On Sun, Apr 28, 2019 at 4:01 PM <keld@keldix.com> wrote:

I believe there are a number of encodings in East Asia that there will still be
developed for for quite some time.

major languages and toolkits and operating systems are still character set independent.
some people believe that unicode has not won, and some people are not happy with
the unicode consortium. why abandon a model that still delivers for all?

keld

I think there's really only one thing that needs to be fixed, and that's the POSIX and C locales. Right now, they force a by-requirement 256 single-byte encoding. (Chapter 6, Section 2, first sentence: http://pubs.opengroup.org/onlinepubs/9699919799/).

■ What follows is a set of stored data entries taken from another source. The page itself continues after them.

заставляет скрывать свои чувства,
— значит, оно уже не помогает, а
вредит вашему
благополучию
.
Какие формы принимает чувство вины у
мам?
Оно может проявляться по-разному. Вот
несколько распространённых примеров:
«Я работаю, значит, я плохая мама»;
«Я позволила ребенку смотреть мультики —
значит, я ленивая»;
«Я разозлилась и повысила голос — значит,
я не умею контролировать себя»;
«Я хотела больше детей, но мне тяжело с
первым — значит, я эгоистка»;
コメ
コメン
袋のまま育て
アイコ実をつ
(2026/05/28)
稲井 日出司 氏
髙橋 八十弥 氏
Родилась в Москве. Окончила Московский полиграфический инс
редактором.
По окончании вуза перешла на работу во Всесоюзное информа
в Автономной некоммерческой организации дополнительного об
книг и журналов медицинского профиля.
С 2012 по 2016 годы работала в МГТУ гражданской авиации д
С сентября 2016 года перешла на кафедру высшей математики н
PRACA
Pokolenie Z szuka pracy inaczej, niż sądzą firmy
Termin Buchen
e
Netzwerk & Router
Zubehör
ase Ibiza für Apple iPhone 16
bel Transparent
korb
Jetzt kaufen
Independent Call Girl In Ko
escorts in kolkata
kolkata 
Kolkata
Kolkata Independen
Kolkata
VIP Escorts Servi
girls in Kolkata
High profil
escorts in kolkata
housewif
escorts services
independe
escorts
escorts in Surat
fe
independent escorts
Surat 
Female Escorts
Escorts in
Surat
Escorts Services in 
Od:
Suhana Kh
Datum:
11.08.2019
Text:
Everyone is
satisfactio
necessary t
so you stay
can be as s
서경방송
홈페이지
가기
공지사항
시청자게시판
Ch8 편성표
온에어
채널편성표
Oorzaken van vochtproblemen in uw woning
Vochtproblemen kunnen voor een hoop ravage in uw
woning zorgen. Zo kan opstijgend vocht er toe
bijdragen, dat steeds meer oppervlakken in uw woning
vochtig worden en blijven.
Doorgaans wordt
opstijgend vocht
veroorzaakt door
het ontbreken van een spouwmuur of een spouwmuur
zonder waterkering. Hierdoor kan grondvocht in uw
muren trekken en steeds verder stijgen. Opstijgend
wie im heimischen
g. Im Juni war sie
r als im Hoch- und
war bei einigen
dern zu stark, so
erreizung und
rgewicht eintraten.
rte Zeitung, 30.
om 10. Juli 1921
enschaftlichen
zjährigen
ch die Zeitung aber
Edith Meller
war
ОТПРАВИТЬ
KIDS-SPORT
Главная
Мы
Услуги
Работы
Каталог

This restriction is what has been utterly and absolutely destroying the ability to behave properly with a large set of encodings deployed around the world, including Unicode, as a default. I am actually spending time and cycles now contacting people on the C Standards Committee and reaching out to people to find the POSIX individuals responsible for overseeing this standard: that the locale is a single-byte encoding is not "character set independent": it means that only a small fraction (ASCII, or similar) can possibly be the default C or POSIX locale. That Unicode (specifically, UTF8) happens to work in C and C++ is because the defaults for many of the implementations simply pass char/wchar_t/char16_t/char32_t through their interfaces and do not touch it. But, the moment anyone uses facets or locales in any meaningful manner, much of it falls over.

POSIX/C need to acknowledge that multibyte encodings are reasonable defaults (not just recommended extensions, but plausible defaults). Until then, no: the C standard does not deliver for all and actively harms the development and growth of international text processing on large and small hardware systems.